Fiz o requerimento no Consulado de Dusseldorf e, em pouco tempo, fui chamado. Cheguei ao Canadá numa altura má, porquanto tinha encerrado a Expo 67 de Montreal e não havia trabalho. Ao fim de 16 dias de ter chegado, nasceu a minha filha. Lá ia vivendo, trabalhando onde calhava, até que o departamento de Imigração me perguntou se estava interessado em frequentar aulas de aperfeiçoamento na arte de soldador, da qual já tinha umas luzes, pois tirei uns cursos à noite enquanto estive na Alemanha. Algum tempo depois vim para Toronto, onde se dizia ser mais fácil obter trabalho. Comecei a trabalhar numa fábrica em Brampton, tendo entrado para o Sindicato dos Caldeireiros, do qual fui membro até me reformar.
Mas voltando à minha estadia em Montreal, encontrei naquela cidade, um nosso companheiro, o meu amigo Saraiva Birrento, que me levou para o Movimento Democrático Português, sedeado naquela cidade. Naquele centro passávamos muitos serões, tendo oportunidade de conhecer o Viana, o Costa Gomes, e muitos outros cujos nomes, infelizmente, não me lembro de momento.
Quando vim para Toronto, já sabia da existência da Associação Democrática, onde pernoitei e onde me envolvi de imediato. Comprou-se, ainda no meu tempo, uma sede, localizada na Dovercourt Road, a norte da Dupont Street, que, infelizmente, se perdeu por má gestão. Continuámos, no entanto, apesar dos reveses económicos, a juntarmo-nos assiduamente. Éramos um pequeno grupo e com o 25 de Abril, o nosso número aumentou consideravel-mente com a adesão de muitos democratas que, até então, se encontravam no anonimato. Aqui começaram a aparecer os atritos, pois os novos elementos eram os verdadeiros “democratas” e os do grupo já existente, do qual eu fazia parte, foram apelidados de “reaccionários”.

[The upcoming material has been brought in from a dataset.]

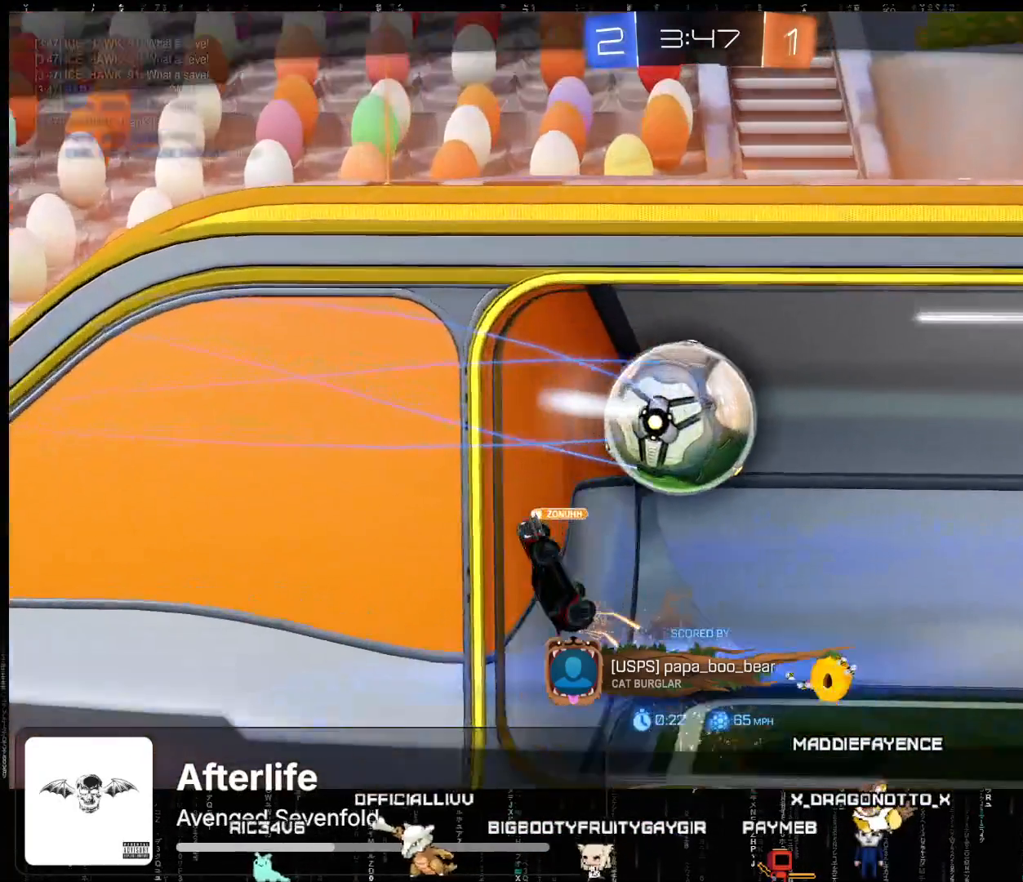
{"buttons": [], "left_stick": "center", "events": []}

Começou a haver choques ideológicos e, em 1987, deu-se a ruptura, tendo eu sido expulso. Ao fim e ao cabo, foi até uma “bênção”, pois concretizou-se uma ideia de um outro pequeno grupo de amigos que todos os anos nos juntávamos em jantares comemorativos do 25 de Abril. Eram eles o Mário Corte Real, Henrique Santos, Walter Lopes, Dr. Tomás Ferreira, Joaquim Paulo (Portugal), Odete e Carlos Melo e Maria João Lisboa. E assim, mais tarde soube-se que havia um grupo que trabalhava aqui em Toronto para a Associação 25 de Abril mas que, por razões que desconheço, não se projectava e não oficializava a sua actividade. Quando da vinda a Toronto do General Pezarat Correia, em 1993 ou 1994, não posso precisar o ano exacto, fomos aconselhados a registar o nosso grupo para termos oficialmente o apoio da sede da A25A de Lisboa. Assim fizemos e no dia 12 de Setembro de 1994, registámos a associação e daí para cá, todos os anos a Associação Cultural 25 de Abril tem comemorado o 25 de Abril sempre com a presença de um Capitão de Abril.